━━━━━ DATA TO EXAMINE

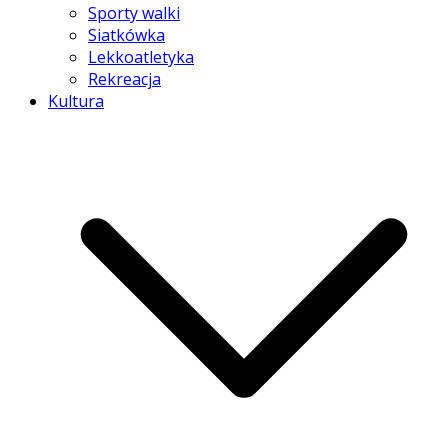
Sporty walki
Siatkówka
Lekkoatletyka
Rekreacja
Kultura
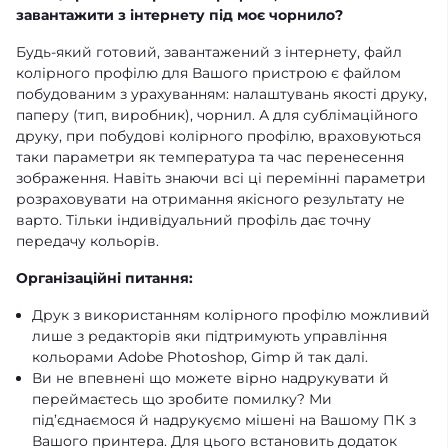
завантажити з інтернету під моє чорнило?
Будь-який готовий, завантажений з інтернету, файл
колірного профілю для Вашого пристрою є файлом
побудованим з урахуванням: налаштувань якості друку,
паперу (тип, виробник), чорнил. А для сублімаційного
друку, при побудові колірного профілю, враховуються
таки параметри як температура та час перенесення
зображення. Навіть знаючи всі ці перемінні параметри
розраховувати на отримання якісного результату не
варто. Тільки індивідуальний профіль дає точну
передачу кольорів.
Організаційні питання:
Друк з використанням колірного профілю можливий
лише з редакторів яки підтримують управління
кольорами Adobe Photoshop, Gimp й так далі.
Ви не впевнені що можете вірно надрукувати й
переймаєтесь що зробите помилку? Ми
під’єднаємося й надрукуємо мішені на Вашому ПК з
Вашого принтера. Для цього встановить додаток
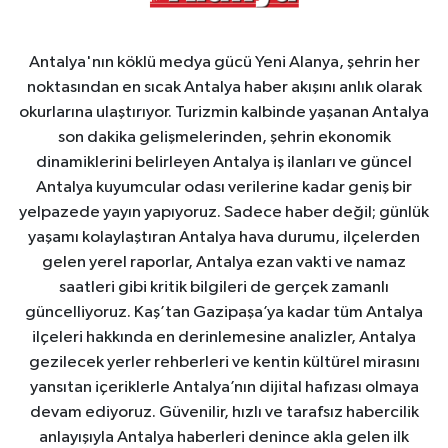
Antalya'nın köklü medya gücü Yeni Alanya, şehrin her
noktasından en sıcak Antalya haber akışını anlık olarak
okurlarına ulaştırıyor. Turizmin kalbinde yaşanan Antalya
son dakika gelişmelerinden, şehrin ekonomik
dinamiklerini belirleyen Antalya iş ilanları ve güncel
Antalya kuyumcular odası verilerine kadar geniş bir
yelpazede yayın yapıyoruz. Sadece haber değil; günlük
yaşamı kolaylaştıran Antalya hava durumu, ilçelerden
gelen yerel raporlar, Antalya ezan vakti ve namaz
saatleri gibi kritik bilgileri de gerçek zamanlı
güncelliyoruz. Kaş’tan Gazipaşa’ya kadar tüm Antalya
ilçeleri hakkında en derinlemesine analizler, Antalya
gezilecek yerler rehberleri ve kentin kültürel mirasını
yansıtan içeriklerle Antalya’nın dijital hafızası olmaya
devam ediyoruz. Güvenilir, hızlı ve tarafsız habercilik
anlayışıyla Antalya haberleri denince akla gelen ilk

━━━━━━━━━━
━━━━━ DATA TO EXAMINE

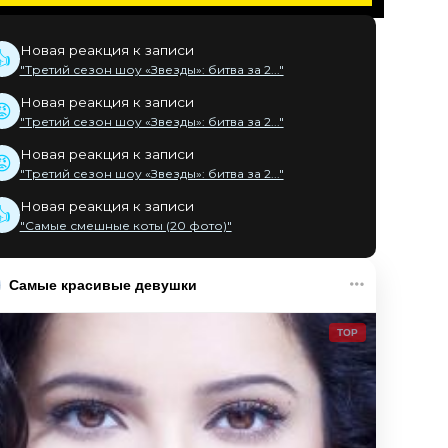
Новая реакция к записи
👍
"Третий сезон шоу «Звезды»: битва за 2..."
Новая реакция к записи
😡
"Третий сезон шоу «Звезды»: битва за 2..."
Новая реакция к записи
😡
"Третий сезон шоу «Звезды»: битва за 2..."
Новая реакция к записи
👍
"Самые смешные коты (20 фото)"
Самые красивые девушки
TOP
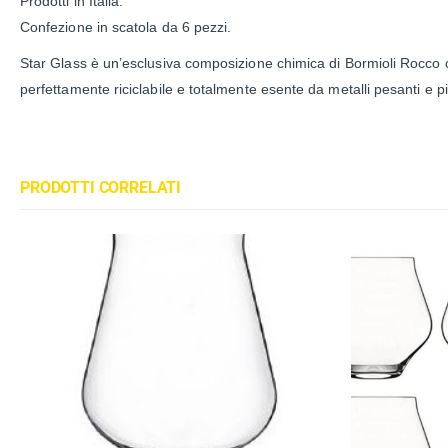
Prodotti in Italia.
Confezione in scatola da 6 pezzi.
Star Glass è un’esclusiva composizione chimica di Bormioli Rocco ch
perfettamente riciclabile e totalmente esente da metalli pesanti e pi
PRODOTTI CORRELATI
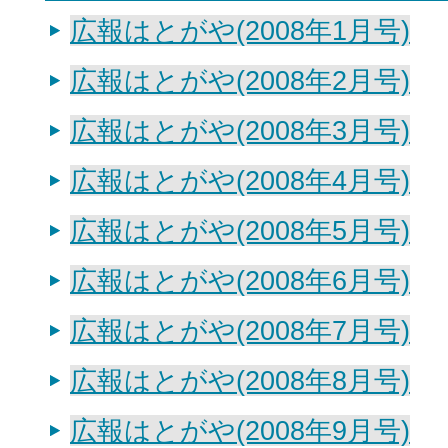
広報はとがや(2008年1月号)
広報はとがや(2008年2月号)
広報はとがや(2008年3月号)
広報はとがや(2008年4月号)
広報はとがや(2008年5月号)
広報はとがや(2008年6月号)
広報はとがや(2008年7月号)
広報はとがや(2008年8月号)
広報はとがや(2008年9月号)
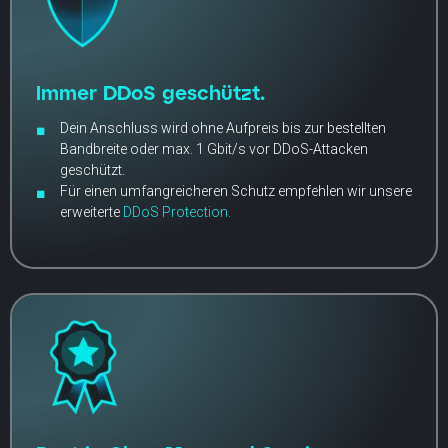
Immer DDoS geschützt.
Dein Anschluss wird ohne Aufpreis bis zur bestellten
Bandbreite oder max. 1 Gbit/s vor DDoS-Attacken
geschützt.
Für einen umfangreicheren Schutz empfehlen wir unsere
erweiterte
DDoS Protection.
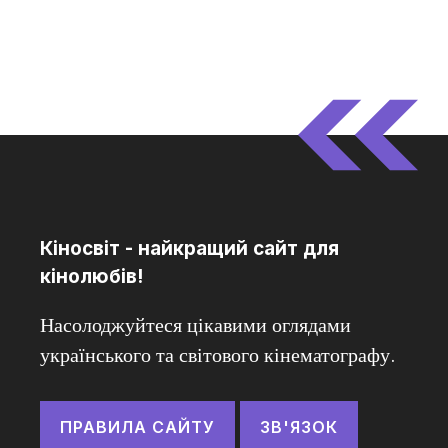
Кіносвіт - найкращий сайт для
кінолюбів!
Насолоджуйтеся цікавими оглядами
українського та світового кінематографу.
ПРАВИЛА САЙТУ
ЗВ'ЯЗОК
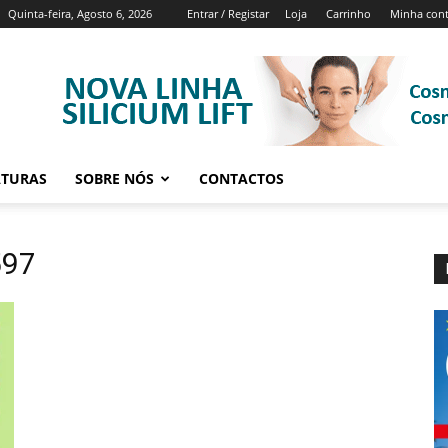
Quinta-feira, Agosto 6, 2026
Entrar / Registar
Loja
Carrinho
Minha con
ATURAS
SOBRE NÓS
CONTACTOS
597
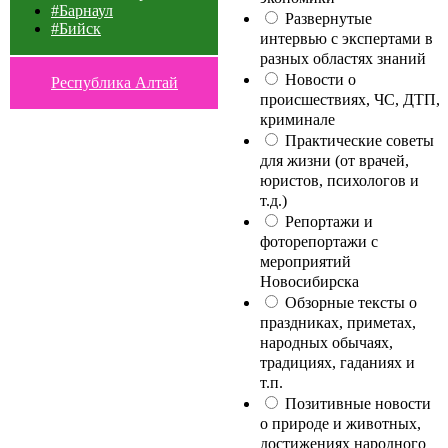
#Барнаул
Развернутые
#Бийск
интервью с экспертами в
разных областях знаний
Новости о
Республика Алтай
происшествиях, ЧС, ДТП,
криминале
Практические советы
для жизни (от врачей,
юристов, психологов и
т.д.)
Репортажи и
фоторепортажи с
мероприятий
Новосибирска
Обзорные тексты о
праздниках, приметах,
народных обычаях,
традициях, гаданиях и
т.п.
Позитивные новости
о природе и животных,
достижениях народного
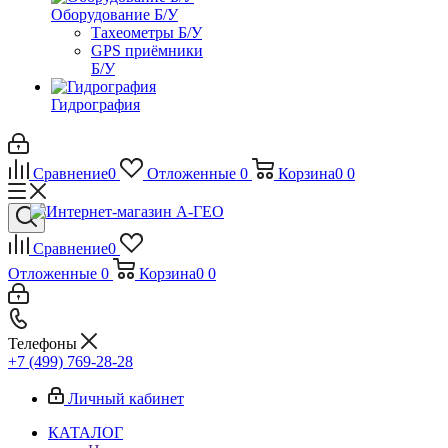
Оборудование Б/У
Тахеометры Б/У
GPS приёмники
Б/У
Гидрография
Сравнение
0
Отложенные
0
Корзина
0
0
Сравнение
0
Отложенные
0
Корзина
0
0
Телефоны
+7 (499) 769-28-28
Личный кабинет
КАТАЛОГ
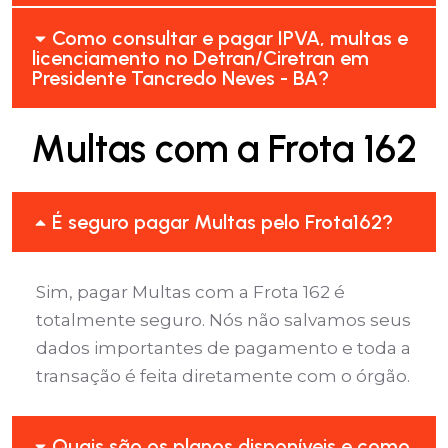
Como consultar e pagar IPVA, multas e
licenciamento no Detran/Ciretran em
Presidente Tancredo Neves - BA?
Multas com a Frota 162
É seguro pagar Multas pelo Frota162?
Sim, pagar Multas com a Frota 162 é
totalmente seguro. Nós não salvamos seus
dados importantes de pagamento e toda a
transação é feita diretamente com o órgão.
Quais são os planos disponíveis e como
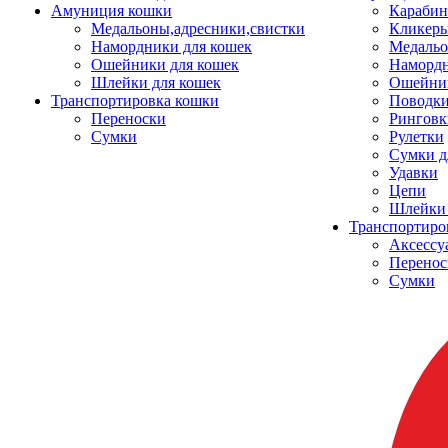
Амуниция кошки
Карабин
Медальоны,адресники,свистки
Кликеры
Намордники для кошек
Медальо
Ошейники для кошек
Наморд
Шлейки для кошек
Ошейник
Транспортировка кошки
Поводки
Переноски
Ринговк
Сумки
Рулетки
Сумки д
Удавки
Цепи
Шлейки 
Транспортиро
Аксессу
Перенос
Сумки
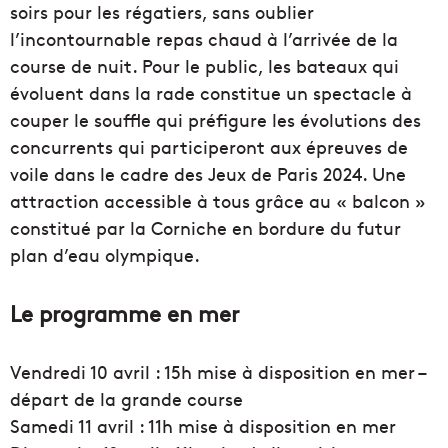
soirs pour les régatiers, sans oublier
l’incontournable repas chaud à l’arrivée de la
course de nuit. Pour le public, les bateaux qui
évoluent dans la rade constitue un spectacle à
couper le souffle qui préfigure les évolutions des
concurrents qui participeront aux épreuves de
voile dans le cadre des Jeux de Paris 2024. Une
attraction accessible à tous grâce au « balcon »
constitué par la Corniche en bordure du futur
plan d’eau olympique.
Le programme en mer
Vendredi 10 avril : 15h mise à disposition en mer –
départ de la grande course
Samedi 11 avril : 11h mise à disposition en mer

━━━━━━━━━━

*ABOUT THIS TASK*
Look above for the line containing "Quinta-feira, Agosto 6, 2026", then write out every line from there down to the line containing "юристов, психологов и", that line included, with no pictures.

*OUTPUT OF THE TASK*
Quinta-feira, Agosto 6, 2026
Entrar / Registar
Loja
Carrinho
Minha con
ATURAS
SOBRE NÓS
CONTACTOS
597
#Барнаул
Развернутые
#Бийск
интервью с экспертами в
разных областях знаний
Новости о
Республика Алтай
происшествиях, ЧС, ДТП,
криминале
Практические советы
для жизни (от врачей,
юристов, психологов и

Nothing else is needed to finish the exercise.